Supplied data:
Content starts

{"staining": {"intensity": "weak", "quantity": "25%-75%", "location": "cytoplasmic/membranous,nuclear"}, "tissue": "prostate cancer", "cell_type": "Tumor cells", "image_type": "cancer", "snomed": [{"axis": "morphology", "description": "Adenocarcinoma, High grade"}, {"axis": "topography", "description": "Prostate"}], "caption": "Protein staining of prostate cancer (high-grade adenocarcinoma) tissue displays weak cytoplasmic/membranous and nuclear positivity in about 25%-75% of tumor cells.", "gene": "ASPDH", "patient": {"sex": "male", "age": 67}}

Content ends
Content starts

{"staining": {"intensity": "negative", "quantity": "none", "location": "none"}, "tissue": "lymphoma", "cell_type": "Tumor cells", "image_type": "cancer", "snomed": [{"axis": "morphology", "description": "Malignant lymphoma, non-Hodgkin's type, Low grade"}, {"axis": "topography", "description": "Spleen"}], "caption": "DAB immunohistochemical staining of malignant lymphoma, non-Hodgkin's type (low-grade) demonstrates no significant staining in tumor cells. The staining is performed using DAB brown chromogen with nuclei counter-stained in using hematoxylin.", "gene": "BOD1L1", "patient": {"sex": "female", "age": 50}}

Content ends
Content starts

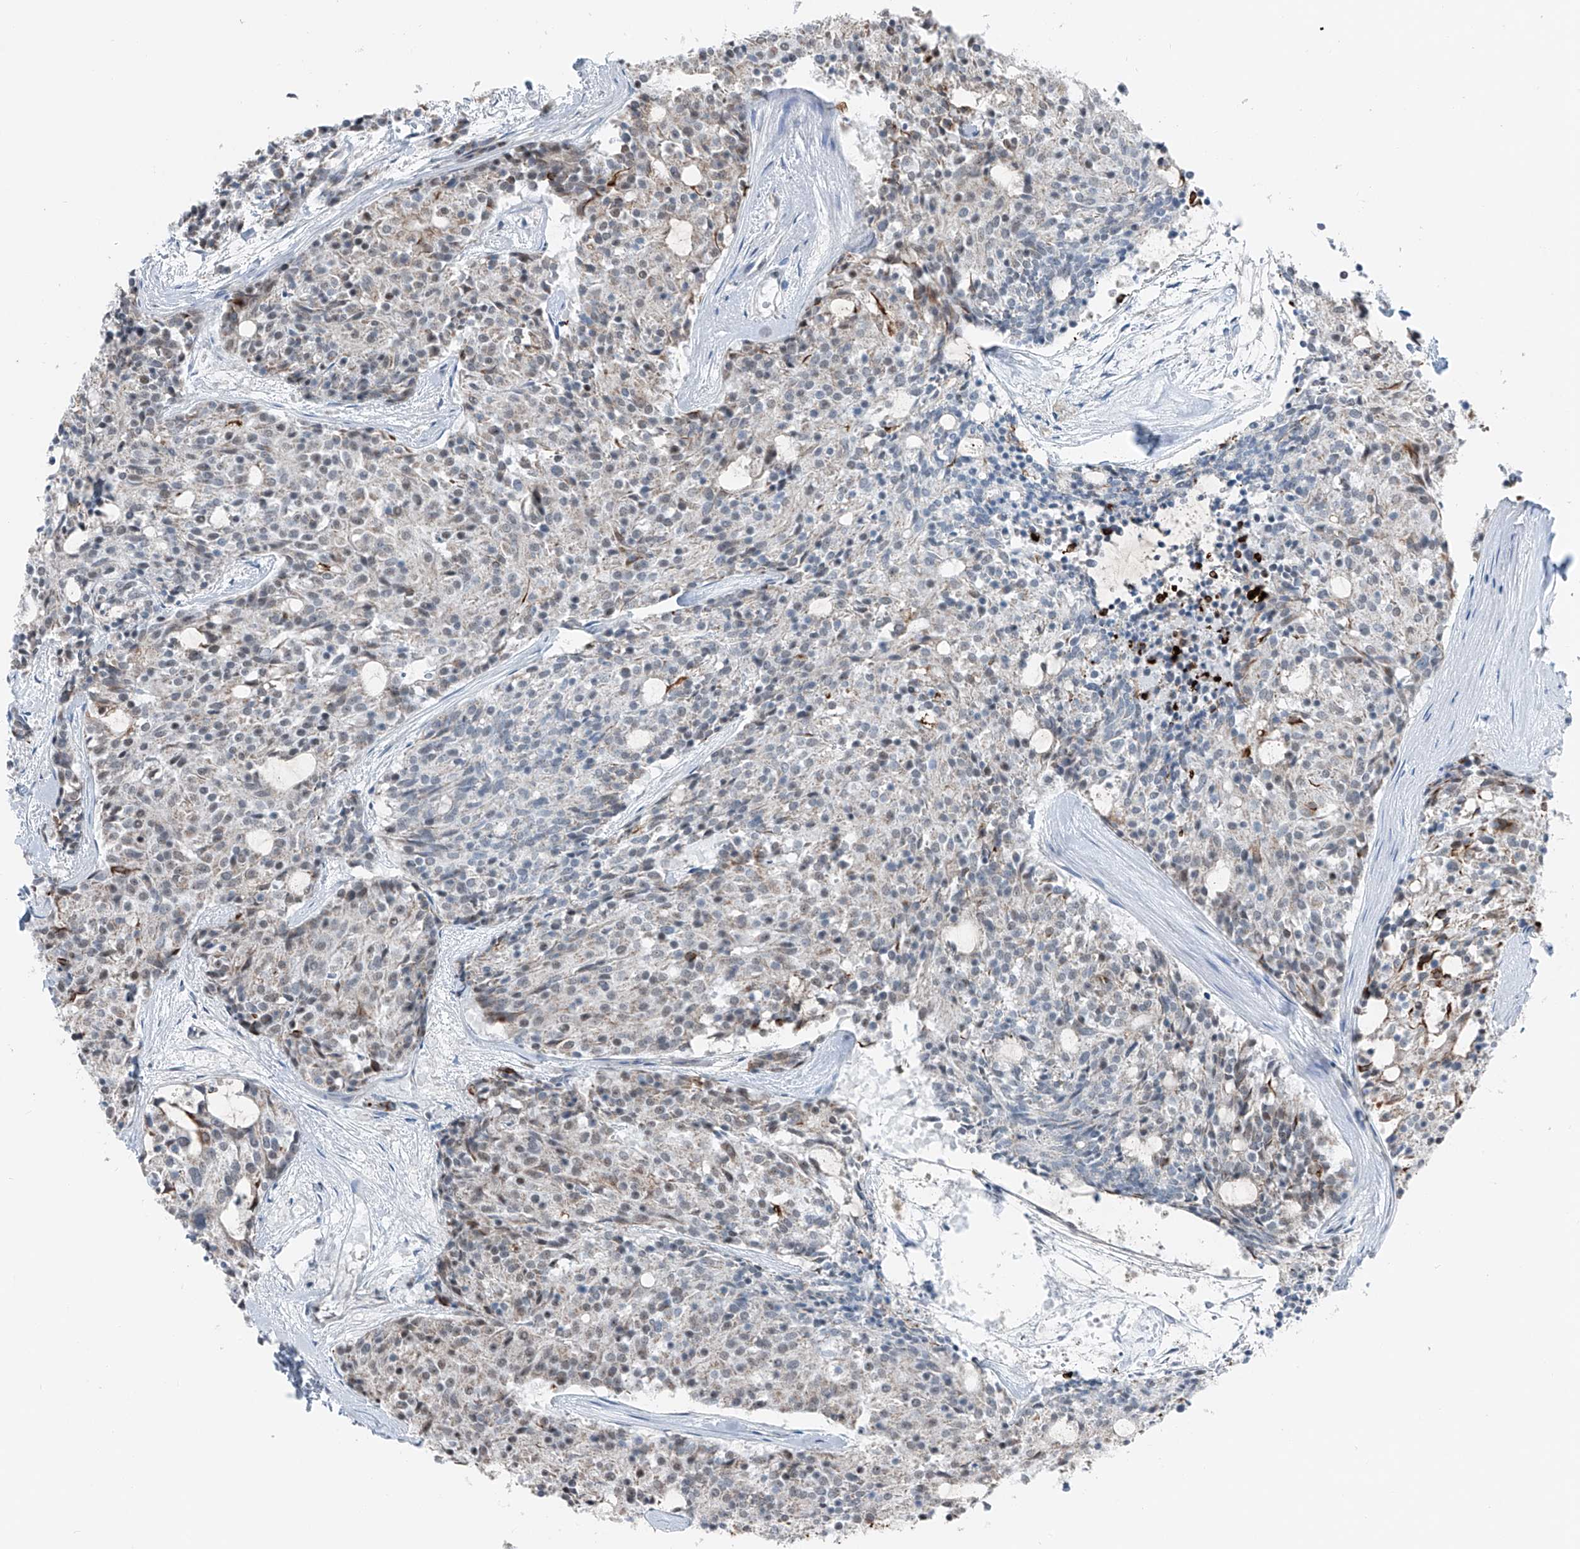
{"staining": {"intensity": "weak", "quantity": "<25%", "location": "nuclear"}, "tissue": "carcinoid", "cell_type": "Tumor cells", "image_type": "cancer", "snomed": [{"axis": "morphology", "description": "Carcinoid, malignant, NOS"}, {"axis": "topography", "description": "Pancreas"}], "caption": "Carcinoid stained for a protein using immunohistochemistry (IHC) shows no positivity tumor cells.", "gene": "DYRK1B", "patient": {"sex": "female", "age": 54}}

Content ends

Work instructions: Apply a filter for "grade" to the entries and show each line that passes.

Written response:
{"staining": {"intensity": "weak", "quantity": "25%-75%", "location": "cytoplasmic/membranous,nuclear"}, "tissue": "prostate cancer", "cell_type": "Tumor cells", "image_type": "cancer", "snomed": [{"axis": "morphology", "description": "Adenocarcinoma, High grade"}, {"axis": "topography", "description": "Prostate"}], "caption": "Protein staining of prostate cancer (high-grade adenocarcinoma) tissue displays weak cytoplasmic/membranous and nuclear positivity in about 25%-75% of tumor cells.", "gene": "ASPDH", "patient": {"sex": "male", "age": 67}}
{"staining": {"intensity": "negative", "quantity": "none", "location": "none"}, "tissue": "lymphoma", "cell_type": "Tumor cells", "image_type": "cancer", "snomed": [{"axis": "morphology", "description": "Malignant lymphoma, non-Hodgkin's type, Low grade"}, {"axis": "topography", "description": "Spleen"}], "caption": "DAB immunohistochemical staining of malignant lymphoma, non-Hodgkin's type (low-grade) demonstrates no significant staining in tumor cells. The staining is performed using DAB brown chromogen with nuclei counter-stained in using hematoxylin.", "gene": "BOD1L1", "patient": {"sex": "female", "age": 50}}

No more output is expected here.